Medine’de hicrî 8 veya 9. yılda indirilmiş olması muhtemel olan, 12 âyetten oluşan, adını birinci âyette geçen ve “niçin haram kılıyorsun” anlamındaki لِمَ تُحَرِّمُ lime tuharrimu ifadesinden alan Tahrîm sûresi, inişe göre 113, resmî sıralamada ise 66. sûredir.
Tahrîm sûresi, resmi sıralamada öncesinde bulunan Talâk sûresiyle yakın konu irtibatına sahiptir. Buna göre her iki sûre de “ey Nebî” hitabıyla başlamakta, ayrıca bu iki sûrede evlilik hayatına, boşanma konusuna değinme, iyilere cennet ödülleri, kötülere ise azap tehdidi zikredilen ortak konu başlıkları olarak ifade edilebilir.
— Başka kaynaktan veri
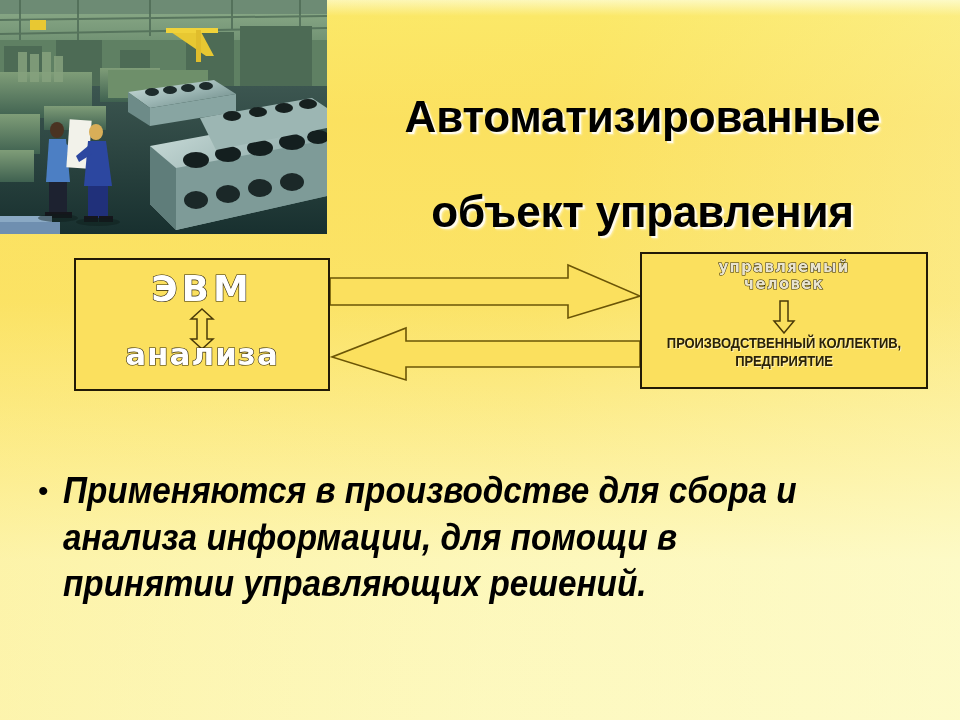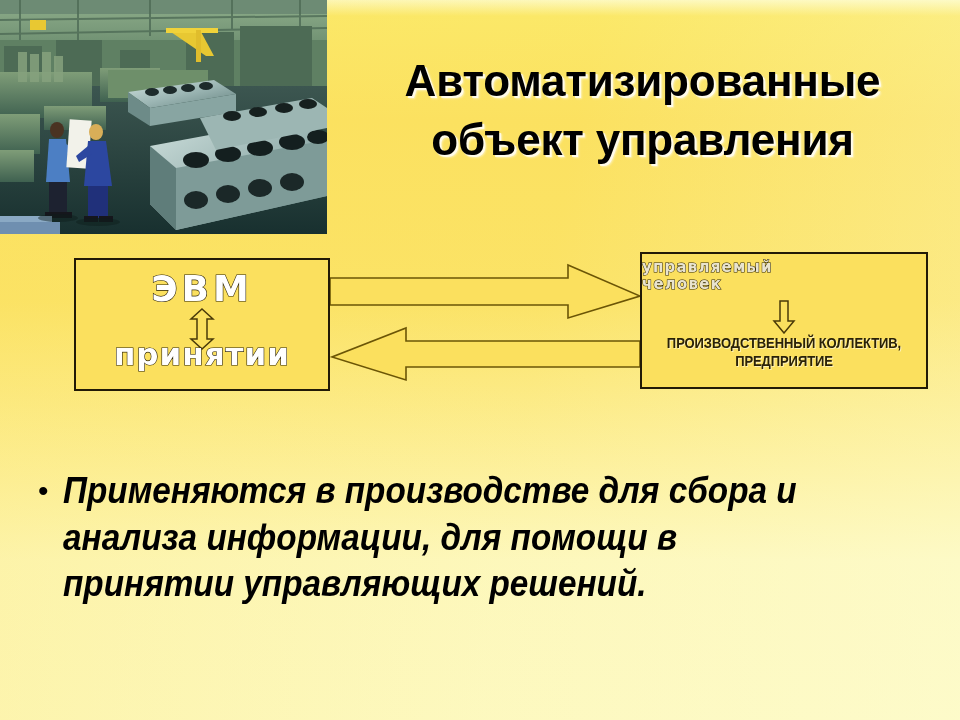--- a/index.html
+++ b/index.html
@@ -54,21 +54,21 @@
     width: 625px;
     text-align: center;
     font-size: 44px;
     font-weight: bold;
     line-height: 1.34;
     color: #000000;
     letter-spacing: -0.2px;
     text-shadow: 2px 2px 0 rgba(255,255,255,0.75), 3px 3px 2px rgba(255,255,255,0.45);
     z-index: 6;
   }
-  .title .ln { display: block; white-space: nowrap; }
+  .title .ln { display: block; white-space: nowrap; margin-top: 36px; }
 
   
   .diagram {
     position: absolute;
     left: 0; top: 0;
     width: 960px; height: 720px;
     z-index: 5;
     pointer-events: none;
   }
   .diagram svg { display: block; }
@@ -94,21 +94,21 @@
     font-weight: bold;
     font-family: "DejaVu Sans", sans-serif;
     white-space: nowrap;
   }
   #evm-text   { top: 8px;  font-size: 36px; letter-spacing: 4px; }
   #chelovek-text { top: 76px; font-size: 31px; letter-spacing: 1px; }
 
   .wordart-sm {
     position: absolute;
     width: 100%;
-    text-align: left;
+    text-align: center;
     color: #e9e4cf;
     -webkit-text-stroke: 1px #2b2209;
     paint-order: stroke fill;
     font-weight: bold;
     font-family: "DejaVu Sans", sans-serif;
     white-space: nowrap;
     line-height: 1.12;
   }
   #obj-text { top: 5px; font-size: 15px; letter-spacing: 1.2px; }
 
@@ -318,21 +318,21 @@
     </svg>
   </div>
 
   <div class="dbox" id="box-left">
     <div class="wordart" id="evm-text">ЭВМ</div>
     <div class="inner-arrow" id="arrow-updown">
       <svg width="28" height="42" xmlns="http://www.w3.org/2000/svg">
         <path d="M14 1 L25 11 L19 11 L19 31 L25 31 L14 41 L3 31 L9 31 L9 11 L3 11 Z" fill="none" stroke="#4a3a08" stroke-width="1.5" stroke-linejoin="miter"></path>
       </svg>
     </div>
-    <div class="wordart" id="chelovek-text">принятии</div>
+    <div class="wordart" id="chelovek-text">анализа</div>
   </div>
 
   <div class="dbox" id="box-right">
     <div class="wordart-sm" id="obj-text">
       <div>управляемый</div>
       <div>человек</div>
     </div>
     <div class="inner-arrow" id="arrow-down">
       <svg width="26" height="34" xmlns="http://www.w3.org/2000/svg">
         <path d="M9 1 L17 1 L17 21 L23 21 L13 33 L3 21 L9 21 Z" fill="none" stroke="#4a3a08" stroke-width="1.5" stroke-linejoin="miter"></path>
Tahrîm sûresinin ilk âyetlerinde, Hz. Peygamber’in ailesi içerisinde yaşadığı bir olay nedeniyle aslında kendisine helal olan bir şeyi haram kılması eleştirilmekte, böyle haram kılmanın kesinlikle doğru olmadığı ve bu yeminin bozulmasının zorunlu olduğu dile getirilmekte, kendisine sır verilen eşinin bunu ifşa etmesi sebebiyle yaşanan çeşitli diyaloglar ele alınmakta, Hz. Peygamber’in eşlerinin ona sadakatten ayrılmamaları gerektiğine dair bilgiler verilmekte, aksi takdirde başka seçeneklerin devreye girebileceği uyarısına değinilmektedir.
6. âyetten itibaren, müminlere yönelik kendilerini ve ailelerini yakıtı insanlar ve taşlar olan cehenneme karşı korumaları emredilmekte, kâfirlerin feci bir azaba çarptırılacağı, özürlerinin kabul edilmeyeceği bildirilmekte, iman edenlerin “nasûh tevbesine” davet edilmeleri ve böyle bir tevbenin son derece mutlu edici akıbetlerine değinilmektedir.
9. âyetten itibaren, Hz. Peygamber’in kâfirlerle ve münafıklarla cihad etmesi emrine yer verilmekte, kâfirlere peygamber olan eşlerine hıyanet eden eden Hz. Nûh’un ve Hz. Lût’un eşleri, peygamberlerin onlara hiçbir fayda sağlayamadığı ile müminlere de Firavun’un hanımı ile Hz. Meryem’in ibret içerikli hayatları birer ders konusu olarak zikredilmektedir.